The overview from this study provided a novel understanding regarding the functioning, challenges, and good practices of the e-Health initiatives operational in Rajasthan. The documentation from this study augmented the knowledge about further scopes and sustainability of these initiatives where there was a scarcity of available literature. Some of the key points that were recorded from the study highlighted that bringing in trained personnel (or training the existing personnel) and employing additional data entry persons along with dedicated professionals may prove to be a game changer in improving the functioning of these initiatives in manifolds thus setting an example not only in the nation, but also globally.
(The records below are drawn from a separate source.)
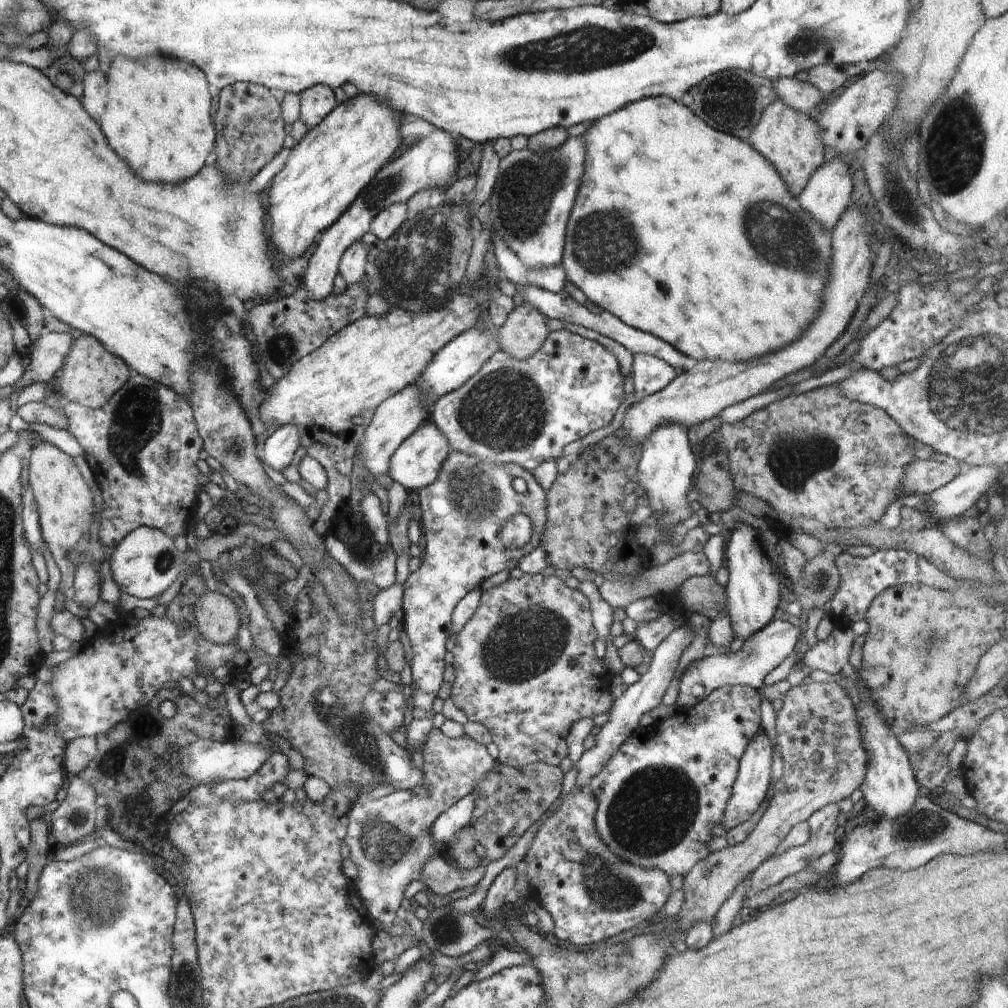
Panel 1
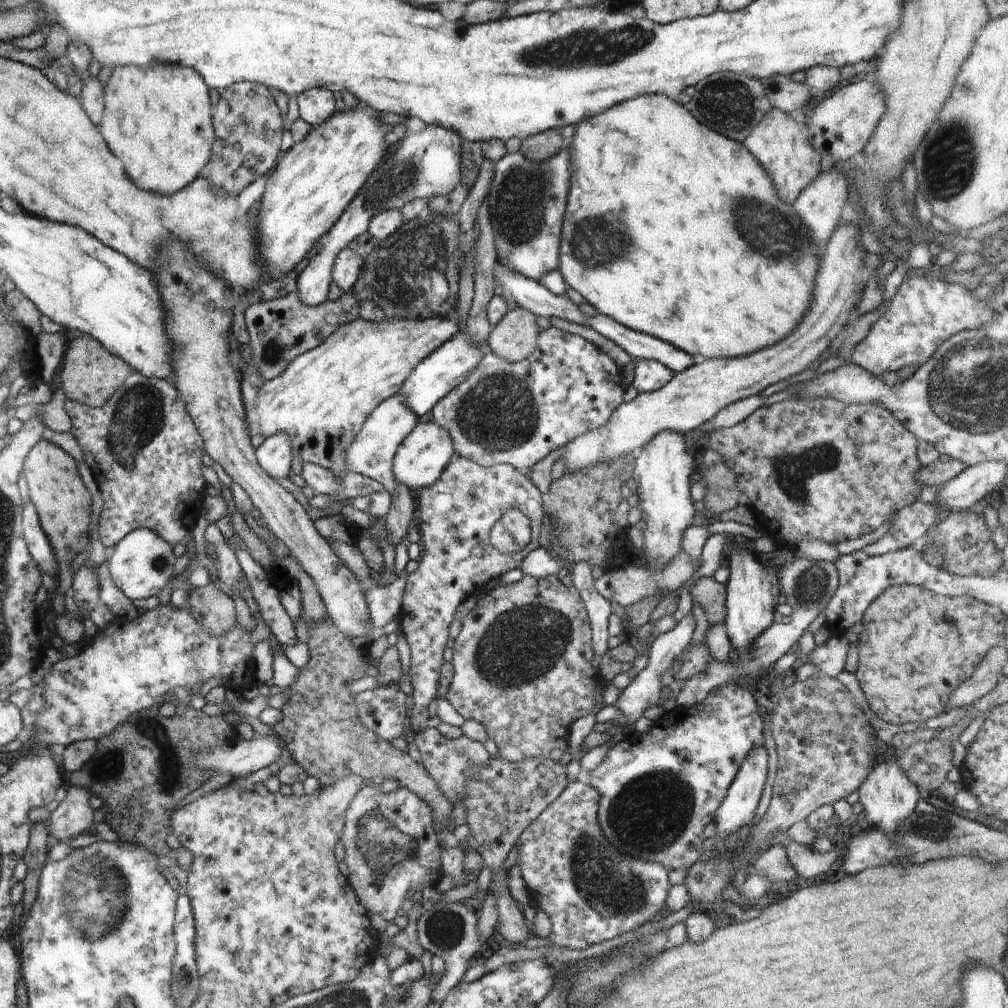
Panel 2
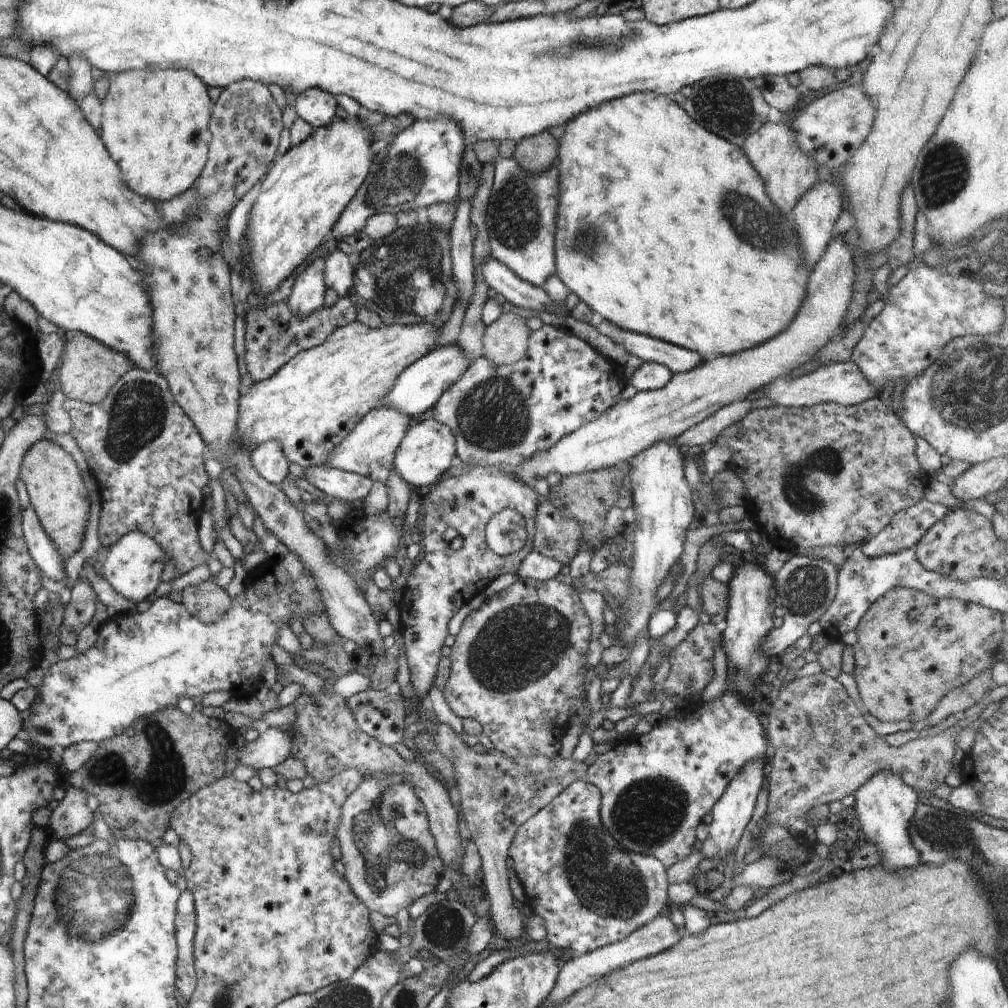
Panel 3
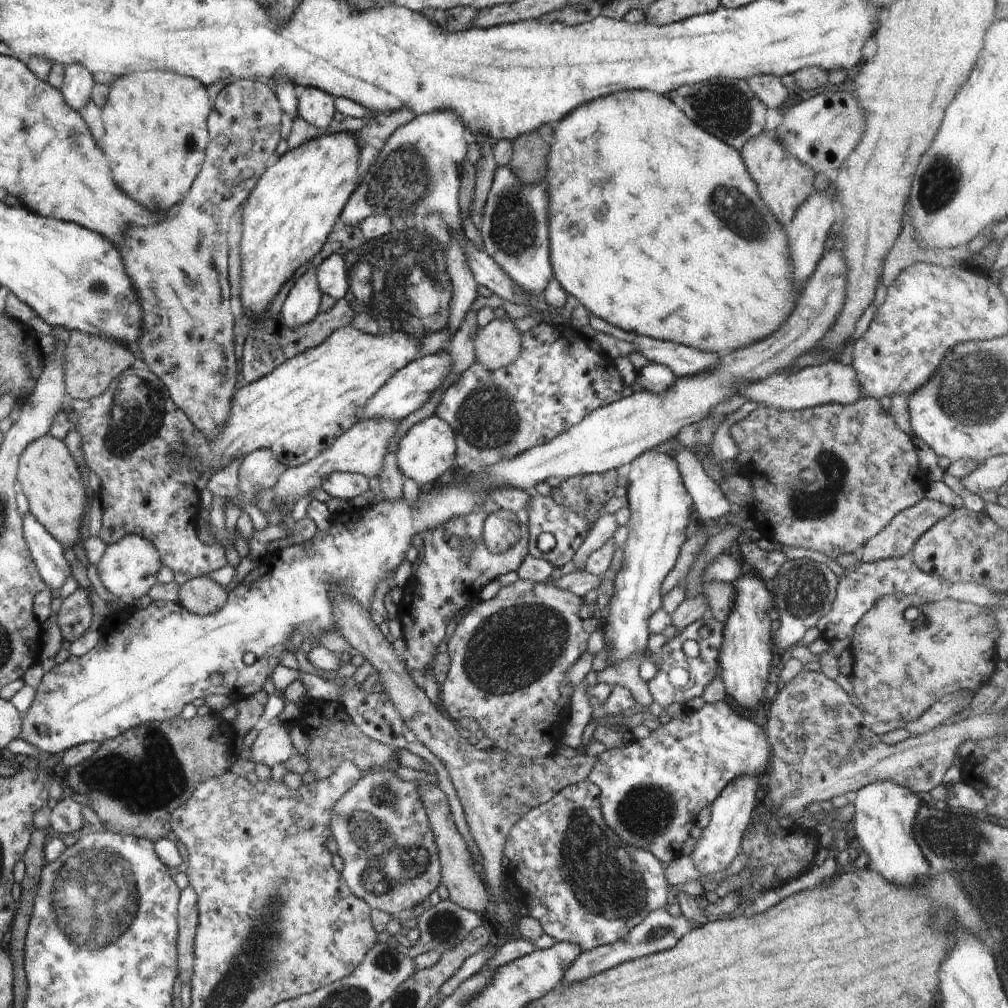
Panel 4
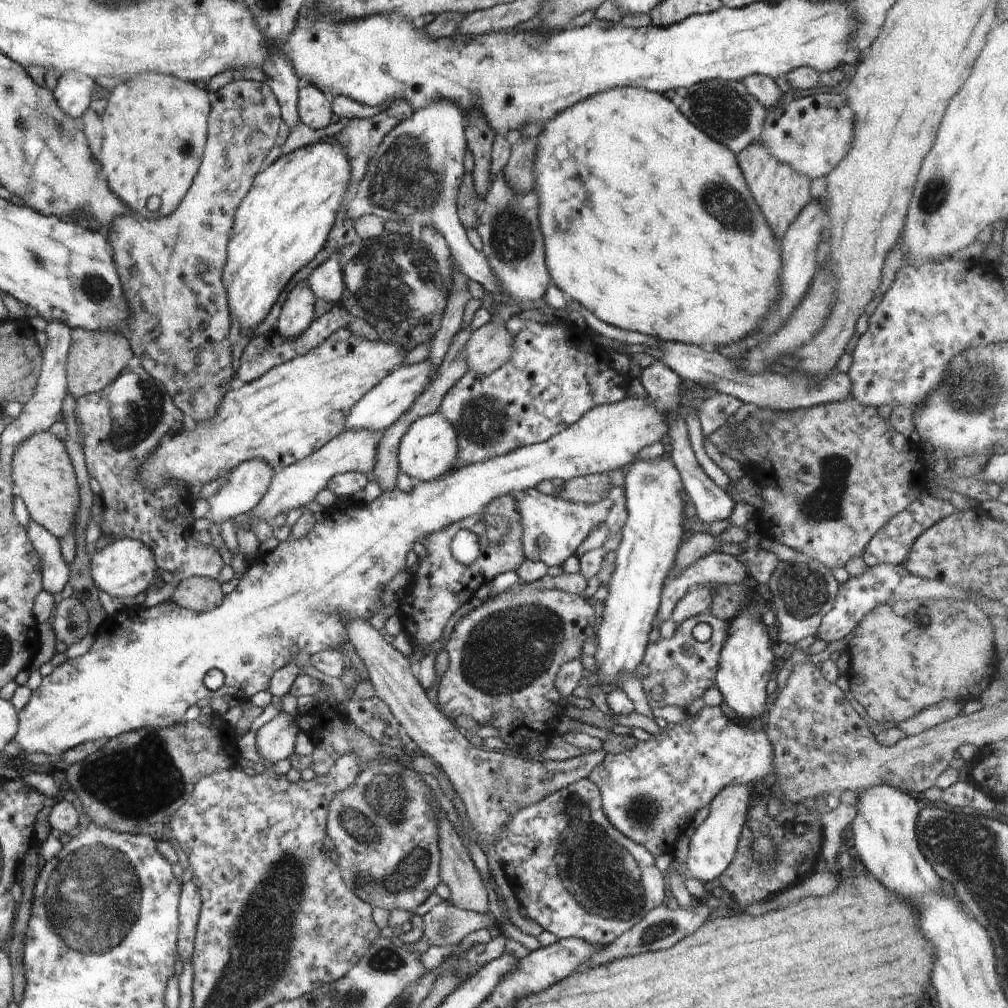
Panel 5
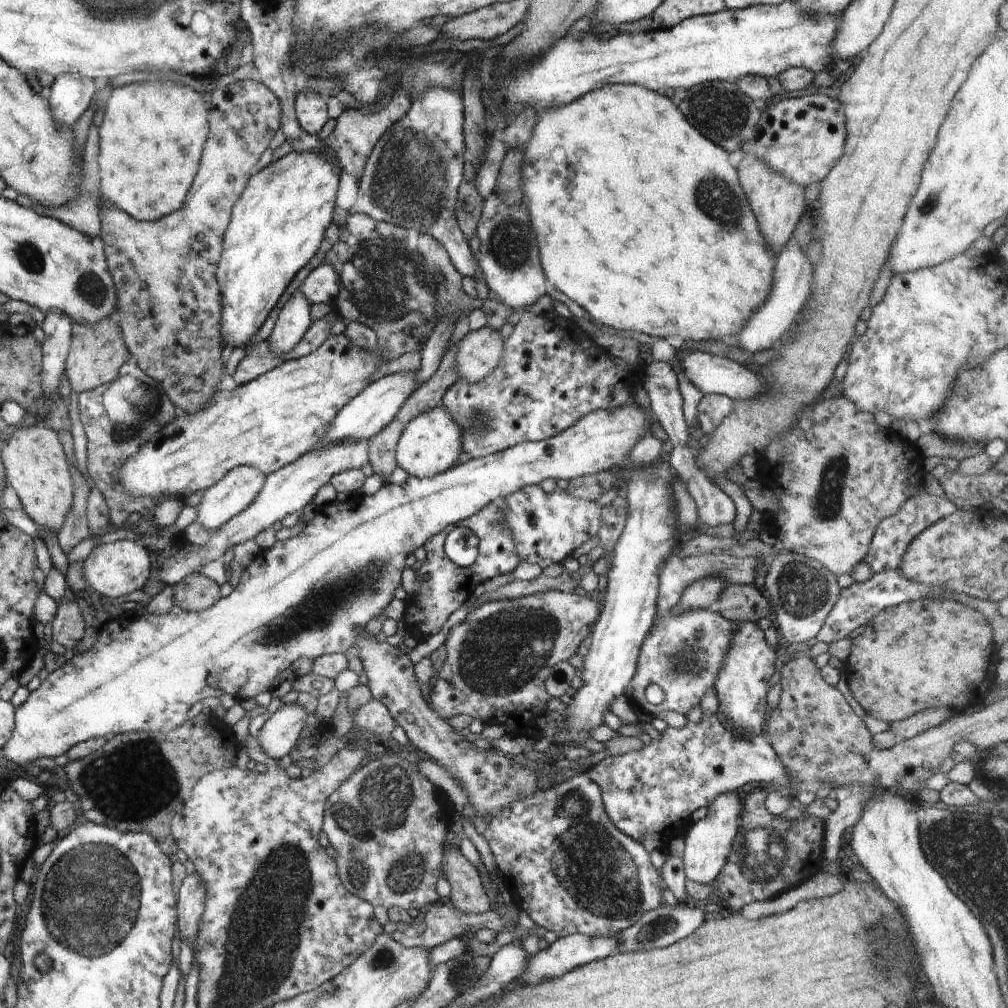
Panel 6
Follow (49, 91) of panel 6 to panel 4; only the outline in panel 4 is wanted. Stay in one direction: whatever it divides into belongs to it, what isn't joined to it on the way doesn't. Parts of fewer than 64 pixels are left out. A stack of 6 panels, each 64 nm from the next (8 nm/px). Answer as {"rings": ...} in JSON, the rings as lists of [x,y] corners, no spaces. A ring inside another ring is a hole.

Since e-Health interventions play a significant role in influencing health care systems, a further scale up of such studies with appropriate evaluation of ongoing e-Health Initiatives should be planned.

Declaration of patient consent

The authors certify that they have obtained all appropriate participant consent forms. In the form the participant(s) has/have given his/her/their consent for the information provided by them to be reported in the journal. The participants understand that their names and initials will not be published and due efforts will be made to conceal their identity.

Key Messages

Trained personnel and employing additional data entry persons along with dedicated professionals may prove to be a game changer in improving the coverage of these initiatives, thus setting an example not only in the nation, but also globally.

Financial support and sponsorship

Nil.

Conflicts of interest

There are no conflicts of interest.

Acknowledgements

We like to acknowledge all the key informants (Managerial, End-users and Consumers) who agreed to provide consent and participated in the study. We are also thankful to the organizations who provieded support and assistance for condudcting the study.